- Task 1:
Answer these questions using the Black Butler review.
(a) For what year does the review call it a fair-looking show?
(b) Which series does the review suggest comparing with its manga counterpart to show how art changes?
(c) Which character does the reviewer joke that Ciel resembles, and in what?

- Excerpt provided:
────────

Review of Black Butler
Taking a break from my usual BL/GL binge habits to review some borderline BL content. Which this show definitely qualifies as, to my unending disgust. Now, some background information on Black Butler. The manga is not, and never was, intended to be a yaoi. I don't know where this rumor started, but it needs to die. The BL elements in this series can be laid squarely at the feet of this adaptation, with no input from the original mangaka. Now, it's no secret that Kuro season 1 was adapted from maybe four chapters of manga initially. This has... interesting knock on effects on characterization, but moreon that in a minute. It's a fair looking show for 2008, cgi horses notwithstanding, with fairly crisp animation, and an art style reminiscent of shoujo series for the time. This does, unfortunately, mean that the art is essentially frozen in that awkward sample of what the characters looked like in the first volume of the series, but that's not uncommon for anime. Just compare the art of Stardust Crusaders with its manga counterpart. The art changes a LOT over the course of a manga. The music is fitting for the setting, but I can't say I found it particularly memorable, either.
Anyway, characters. And the butchering thereof. Ciel Phantomhive feels... off, in this adaptation, mainly in that his layered personality was almost entirely stripped away, and his bratty elements flanderized to the point where I initially joked that he was Sasuke in a blue wig. He's edgy, where I felt he should have more weight and poignance to his words, probably because he's based entirely on four chapters of manga before A1 Pictures went off to increasingly do their own random filler material.

────────

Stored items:
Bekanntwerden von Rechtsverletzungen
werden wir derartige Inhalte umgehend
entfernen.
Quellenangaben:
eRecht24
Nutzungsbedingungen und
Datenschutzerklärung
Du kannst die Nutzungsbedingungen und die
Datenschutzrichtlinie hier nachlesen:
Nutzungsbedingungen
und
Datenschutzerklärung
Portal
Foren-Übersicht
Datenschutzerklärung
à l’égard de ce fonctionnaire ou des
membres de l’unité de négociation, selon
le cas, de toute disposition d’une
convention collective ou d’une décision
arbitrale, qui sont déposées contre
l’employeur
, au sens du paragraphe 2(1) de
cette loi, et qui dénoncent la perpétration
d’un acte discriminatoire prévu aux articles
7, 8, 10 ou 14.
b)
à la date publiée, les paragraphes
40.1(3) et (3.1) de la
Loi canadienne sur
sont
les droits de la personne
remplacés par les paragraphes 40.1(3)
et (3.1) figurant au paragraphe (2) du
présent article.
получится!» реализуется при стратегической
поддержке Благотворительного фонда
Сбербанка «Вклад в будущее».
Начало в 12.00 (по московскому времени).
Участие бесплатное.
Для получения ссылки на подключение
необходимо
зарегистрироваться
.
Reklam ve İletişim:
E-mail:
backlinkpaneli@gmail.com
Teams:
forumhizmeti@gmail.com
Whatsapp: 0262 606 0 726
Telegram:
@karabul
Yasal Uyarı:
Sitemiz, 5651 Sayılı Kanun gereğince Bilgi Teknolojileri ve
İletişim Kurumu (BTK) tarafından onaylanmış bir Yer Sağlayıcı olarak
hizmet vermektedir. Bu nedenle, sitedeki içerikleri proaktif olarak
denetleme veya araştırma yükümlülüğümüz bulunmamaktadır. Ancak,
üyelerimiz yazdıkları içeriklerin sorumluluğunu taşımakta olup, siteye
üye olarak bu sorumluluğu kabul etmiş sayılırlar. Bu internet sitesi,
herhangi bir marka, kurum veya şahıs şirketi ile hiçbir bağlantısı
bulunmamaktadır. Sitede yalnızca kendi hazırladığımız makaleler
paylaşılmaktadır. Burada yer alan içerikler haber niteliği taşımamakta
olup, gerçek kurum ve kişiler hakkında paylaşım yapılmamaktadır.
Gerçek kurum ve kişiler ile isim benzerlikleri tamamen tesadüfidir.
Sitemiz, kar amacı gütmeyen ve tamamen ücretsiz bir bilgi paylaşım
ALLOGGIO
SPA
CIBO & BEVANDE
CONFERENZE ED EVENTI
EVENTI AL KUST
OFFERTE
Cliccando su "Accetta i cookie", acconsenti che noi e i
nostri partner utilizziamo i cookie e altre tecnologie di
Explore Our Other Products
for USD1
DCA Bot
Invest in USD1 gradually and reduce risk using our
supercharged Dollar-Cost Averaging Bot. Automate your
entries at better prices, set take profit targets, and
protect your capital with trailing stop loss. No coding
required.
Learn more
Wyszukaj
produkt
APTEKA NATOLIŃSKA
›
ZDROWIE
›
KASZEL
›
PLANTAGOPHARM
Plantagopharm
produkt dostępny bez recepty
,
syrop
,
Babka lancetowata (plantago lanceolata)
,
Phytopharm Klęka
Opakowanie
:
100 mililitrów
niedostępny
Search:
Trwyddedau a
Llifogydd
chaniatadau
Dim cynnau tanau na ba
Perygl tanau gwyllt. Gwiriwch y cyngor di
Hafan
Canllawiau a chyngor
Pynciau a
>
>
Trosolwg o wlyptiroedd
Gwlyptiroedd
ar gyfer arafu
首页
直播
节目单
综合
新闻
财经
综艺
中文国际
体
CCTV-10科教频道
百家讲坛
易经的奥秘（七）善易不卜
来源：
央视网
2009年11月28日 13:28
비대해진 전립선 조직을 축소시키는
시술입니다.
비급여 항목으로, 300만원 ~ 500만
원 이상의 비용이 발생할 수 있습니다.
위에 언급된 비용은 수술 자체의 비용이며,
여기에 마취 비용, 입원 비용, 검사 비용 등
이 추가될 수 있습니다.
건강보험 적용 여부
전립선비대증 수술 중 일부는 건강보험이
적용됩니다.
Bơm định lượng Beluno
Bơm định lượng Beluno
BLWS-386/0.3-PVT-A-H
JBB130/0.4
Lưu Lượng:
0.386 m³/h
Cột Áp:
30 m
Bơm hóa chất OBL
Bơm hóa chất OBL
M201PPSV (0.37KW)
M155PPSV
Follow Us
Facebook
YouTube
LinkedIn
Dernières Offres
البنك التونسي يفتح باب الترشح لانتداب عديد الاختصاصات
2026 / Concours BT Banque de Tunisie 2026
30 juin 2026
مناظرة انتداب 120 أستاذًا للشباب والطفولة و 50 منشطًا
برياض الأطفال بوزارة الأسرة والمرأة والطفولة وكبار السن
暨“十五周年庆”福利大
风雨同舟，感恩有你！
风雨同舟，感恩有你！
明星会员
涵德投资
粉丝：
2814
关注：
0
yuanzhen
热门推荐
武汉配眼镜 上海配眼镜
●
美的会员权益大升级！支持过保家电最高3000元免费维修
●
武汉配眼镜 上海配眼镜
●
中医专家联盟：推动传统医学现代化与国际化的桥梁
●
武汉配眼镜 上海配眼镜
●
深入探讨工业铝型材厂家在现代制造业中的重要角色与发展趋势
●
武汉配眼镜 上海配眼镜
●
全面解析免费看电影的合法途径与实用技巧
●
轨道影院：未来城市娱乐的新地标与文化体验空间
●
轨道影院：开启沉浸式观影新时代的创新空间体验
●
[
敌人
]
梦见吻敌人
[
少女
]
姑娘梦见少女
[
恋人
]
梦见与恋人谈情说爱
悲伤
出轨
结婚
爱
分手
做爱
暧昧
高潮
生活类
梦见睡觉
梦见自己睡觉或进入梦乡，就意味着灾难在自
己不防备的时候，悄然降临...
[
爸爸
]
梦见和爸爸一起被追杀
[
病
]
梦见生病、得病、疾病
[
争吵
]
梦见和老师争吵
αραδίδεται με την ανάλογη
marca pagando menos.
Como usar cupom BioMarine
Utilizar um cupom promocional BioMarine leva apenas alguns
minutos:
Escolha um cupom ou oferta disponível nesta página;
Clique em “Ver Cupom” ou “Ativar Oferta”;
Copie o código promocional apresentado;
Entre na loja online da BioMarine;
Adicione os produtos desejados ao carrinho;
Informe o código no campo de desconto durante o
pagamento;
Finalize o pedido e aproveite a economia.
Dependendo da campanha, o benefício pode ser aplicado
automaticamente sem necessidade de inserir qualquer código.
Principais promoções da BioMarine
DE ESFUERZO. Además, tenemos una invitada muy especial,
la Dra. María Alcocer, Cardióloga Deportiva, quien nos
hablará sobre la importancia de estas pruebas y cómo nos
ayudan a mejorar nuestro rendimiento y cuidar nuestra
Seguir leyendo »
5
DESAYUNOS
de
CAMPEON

────────

- Task 2:
Copy the entries verbatim, from their first line through the line containing "olup, gerçek kurum", inclusive.

- Written solution 1:
(a) 2008
(b) Stardust Crusaders
(c) Sasuke, in a blue wig

- Written solution 2:
Bekanntwerden von Rechtsverletzungen
werden wir derartige Inhalte umgehend
entfernen.
Quellenangaben:
eRecht24
Nutzungsbedingungen und
Datenschutzerklärung
Du kannst die Nutzungsbedingungen und die
Datenschutzrichtlinie hier nachlesen:
Nutzungsbedingungen
und
Datenschutzerklärung
Portal
Foren-Übersicht
Datenschutzerklärung
à l’égard de ce fonctionnaire ou des
membres de l’unité de négociation, selon
le cas, de toute disposition d’une
convention collective ou d’une décision
arbitrale, qui sont déposées contre
l’employeur
, au sens du paragraphe 2(1) de
cette loi, et qui dénoncent la perpétration
d’un acte discriminatoire prévu aux articles
7, 8, 10 ou 14.
b)
à la date publiée, les paragraphes
40.1(3) et (3.1) de la
Loi canadienne sur
sont
les droits de la personne
remplacés par les paragraphes 40.1(3)
et (3.1) figurant au paragraphe (2) du
présent article.
получится!» реализуется при стратегической
поддержке Благотворительного фонда
Сбербанка «Вклад в будущее».
Начало в 12.00 (по московскому времени).
Участие бесплатное.
Для получения ссылки на подключение
необходимо
зарегистрироваться
.
Reklam ve İletişim:
E-mail:
backlinkpaneli@gmail.com
Teams:
forumhizmeti@gmail.com
Whatsapp: 0262 606 0 726
Telegram:
@karabul
Yasal Uyarı:
Sitemiz, 5651 Sayılı Kanun gereğince Bilgi Teknolojileri ve
İletişim Kurumu (BTK) tarafından onaylanmış bir Yer Sağlayıcı olarak
hizmet vermektedir. Bu nedenle, sitedeki içerikleri proaktif olarak
denetleme veya araştırma yükümlülüğümüz bulunmamaktadır. Ancak,
üyelerimiz yazdıkları içeriklerin sorumluluğunu taşımakta olup, siteye
üye olarak bu sorumluluğu kabul etmiş sayılırlar. Bu internet sitesi,
herhangi bir marka, kurum veya şahıs şirketi ile hiçbir bağlantısı
bulunmamaktadır. Sitede yalnızca kendi hazırladığımız makaleler
paylaşılmaktadır. Burada yer alan içerikler haber niteliği taşımamakta
olup, gerçek kurum ve kişiler hakkında paylaşım yapılmamaktadır.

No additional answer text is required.